Tuition feeble decision not taken

ONE of the advantages of a mandatory coalition – and yes we are assured there is at least one - is that one does not need to rush to a conclusion.

One of the disadvantages of a mandatory coalition – and yes we are aware there are many - is that eventually one must come to some sort of a conclusion.

The Alliance Party may have been delighted to get in on the big act with a seat by right at the top table, but soon Minister for Employment and Learning, Dr Stephen Farry, might find it is the hot seat.

The reason became all too clear at this week’s oral Assembly questions, when Dolores Kelly asked about student tuition fees.

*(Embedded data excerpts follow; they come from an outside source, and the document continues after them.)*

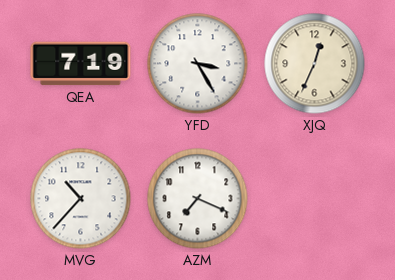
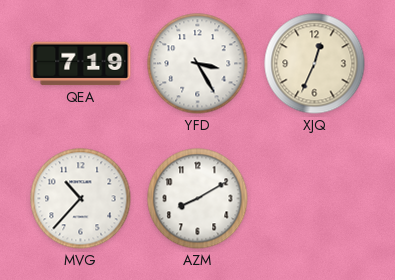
AZM: 7:19 -> 8:10
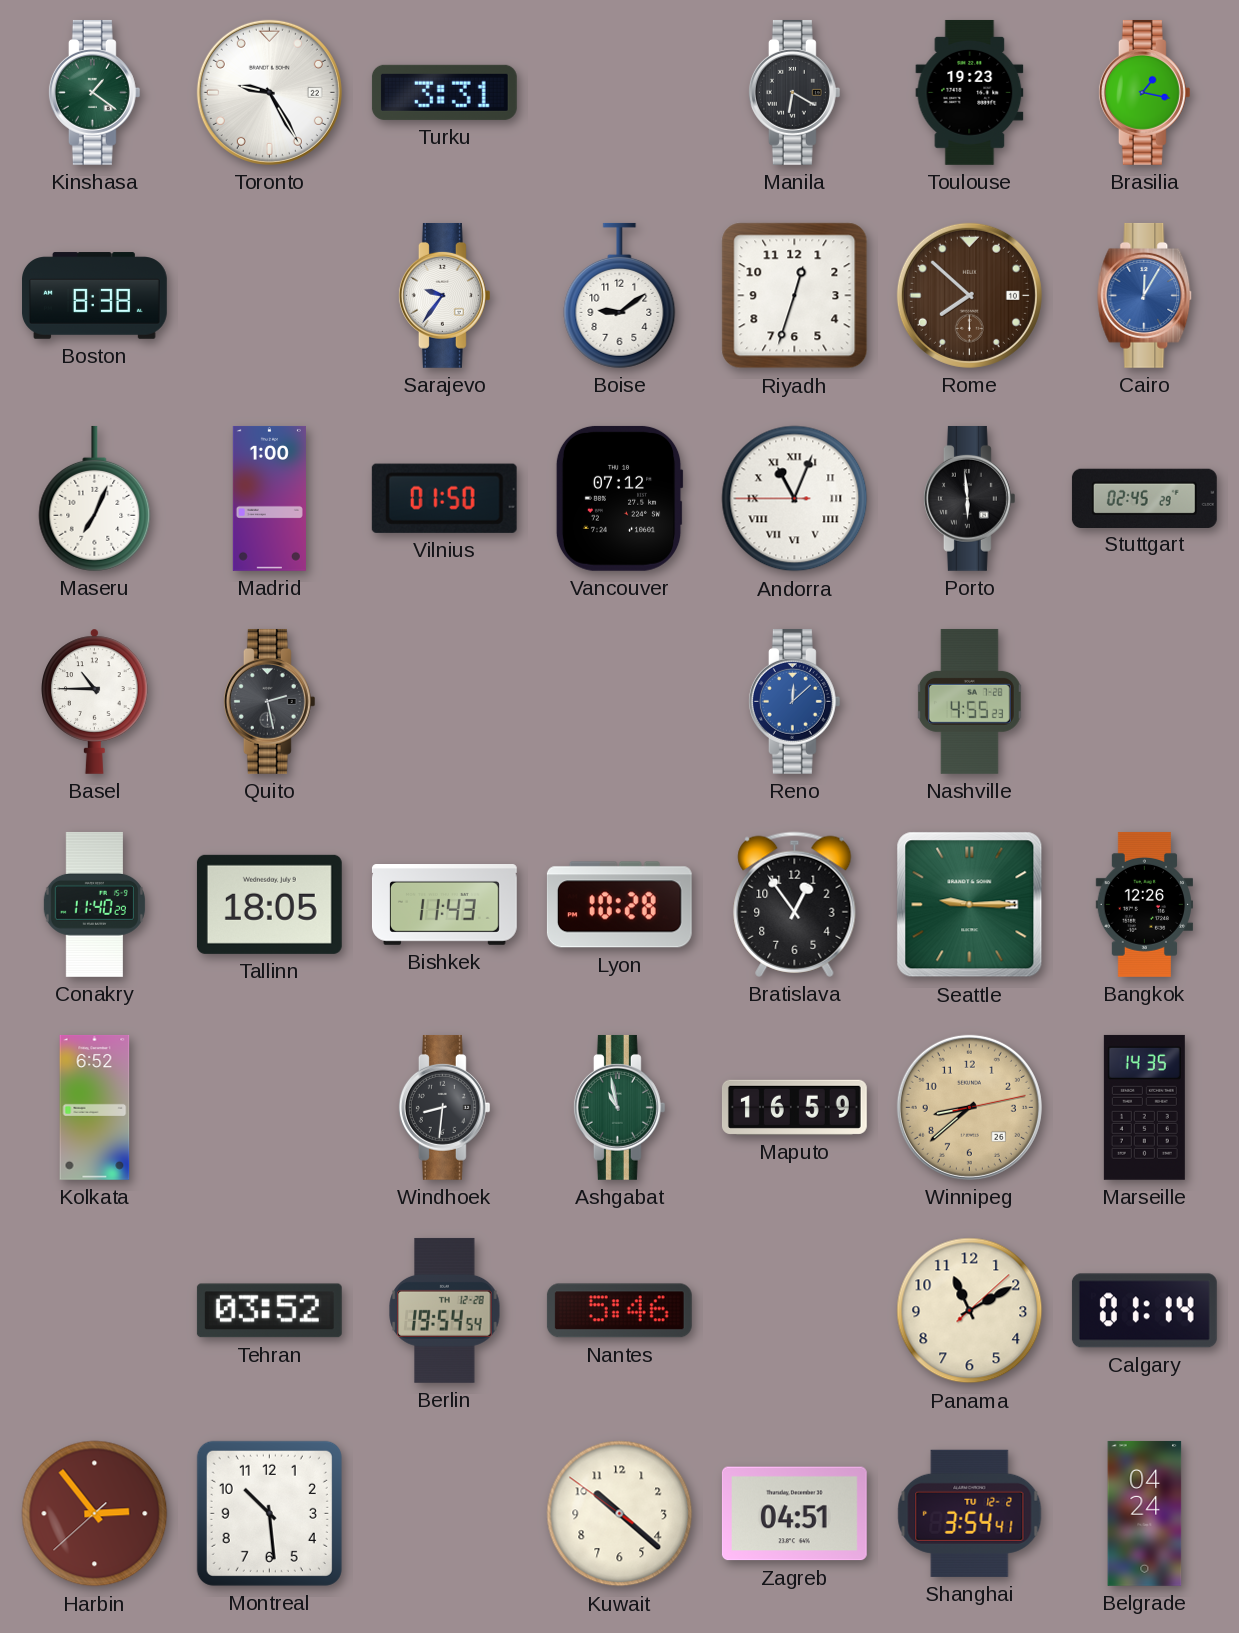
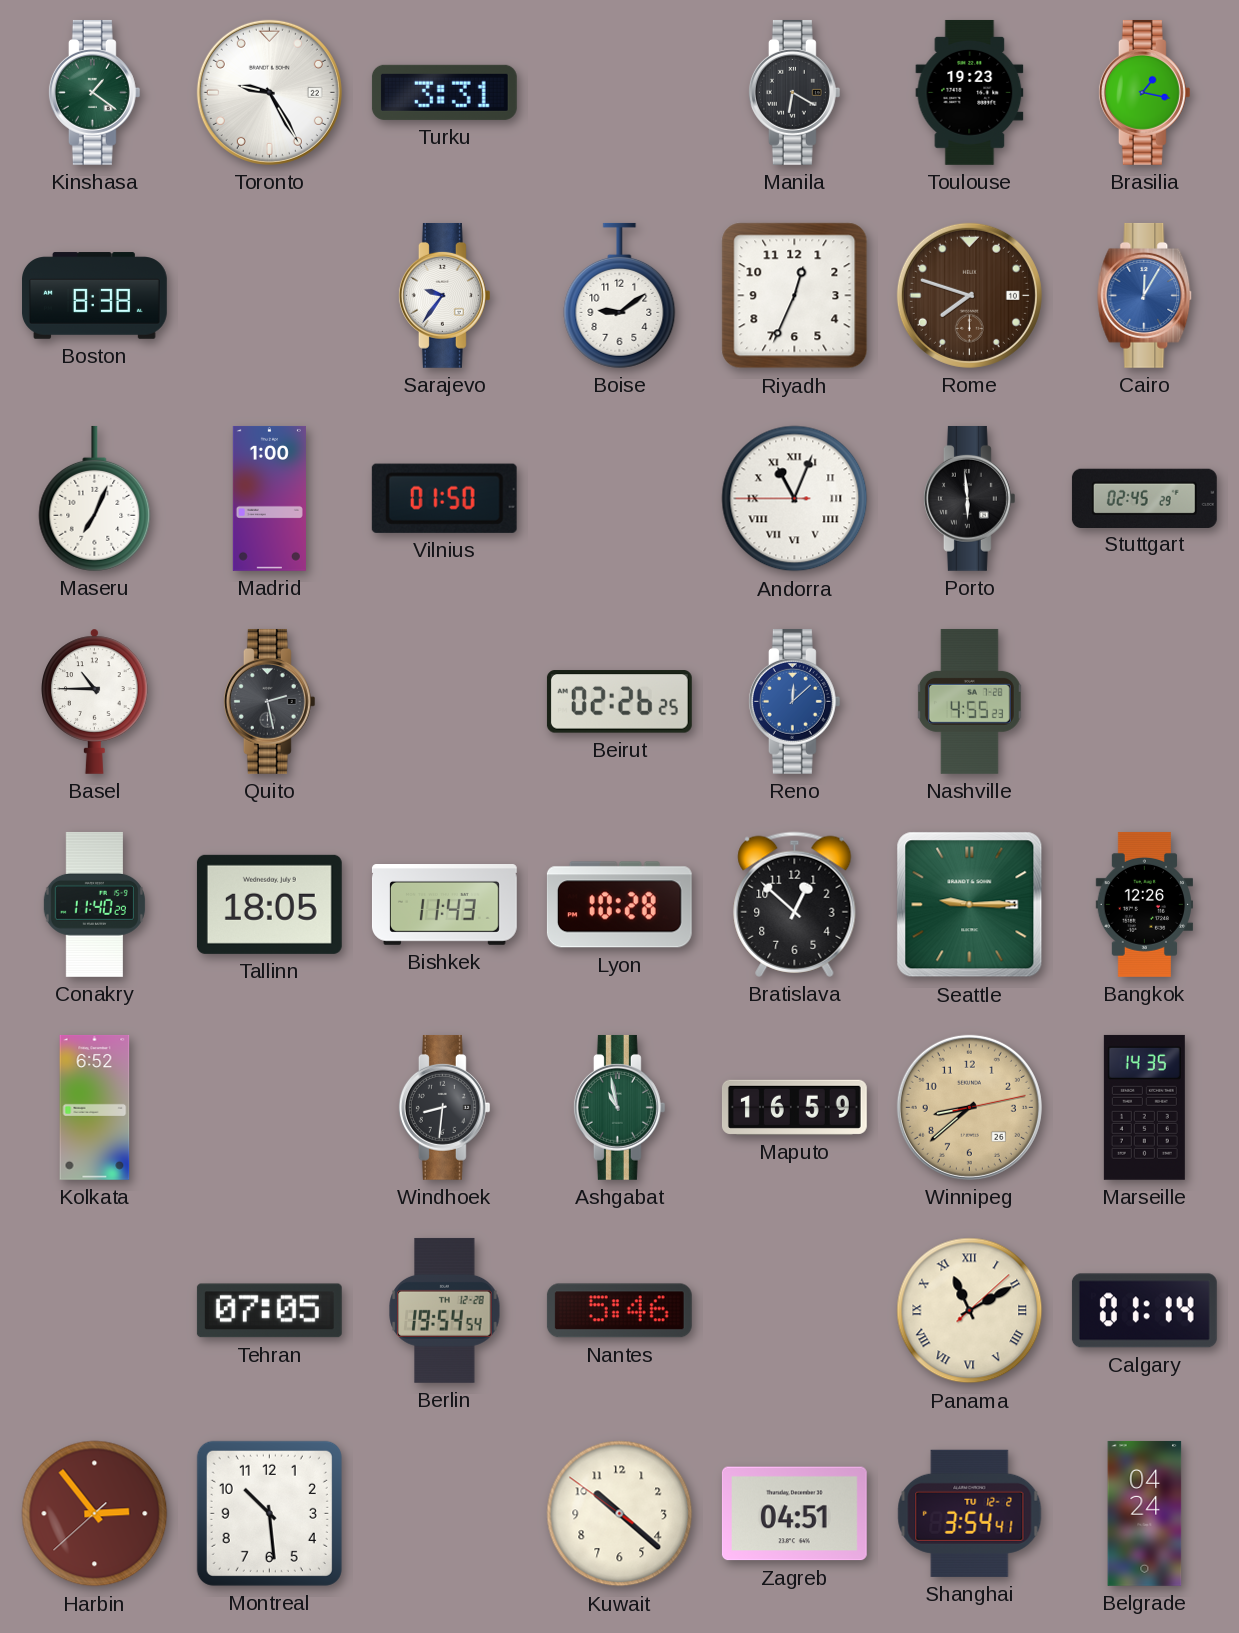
Riyadh: 12:33 -> 12:34
Rome: 7:52 -> 7:48
Vancouver: 07:12 -> none
Beirut: none -> 02:26
Bratislava: 12:54 -> 12:52
Tehran: 03:52 -> 07:05
Panama numerals: Arabic -> Roman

For those with memory loss, over the past year there have been quite a few protests about student tuition fees; with the majority of students thinking an increase is pretty much a bad idea!

For Dr Farry there is a confluence of factors rolling together: a need to make a decision being the first factor!

Then there is the fact that a decision must be taken by September so that the loans can be sorted out for the following academic year.

After that there is the not inconsiderable task of shaping third level education to meet the employment needs of both international and local employers – not to mention the academics who live by the axiom of publish or die when it comes to tenure!

Next is the fact that our two universities are bleating about the cuts they are being forced to make as it is, without the problems that may ensue if they do not get either more money from higher fees or more money from the Executive.

And finally, Dr Farry will have to get all his new found Executive chums to agree to whatever decision is made by “September at the latest”.

We have a cunning plan: one which will help Dr Farry and his Executive chums in the long run. First – any degree that includes the words “dance” or “fashion” go immediately.

Next: any degrees in journalism – out! Politics? Seriously? Only for those not studying what passes for politics here! Agriculture? That’s a college course. And Art! No, no, no! If you can colour in between the lines award yourself an ‘A’ level and don’t even think about an art degree. There, they’d saved a wee fortune right off.

But seriously – yes we can be serious for a minute or two – Dr Farry must steer the middle ground between recommending a sensible fee structure that still enables a wide range of students access to degree courses, while maintaining the integrity and teaching standards befitting our universities.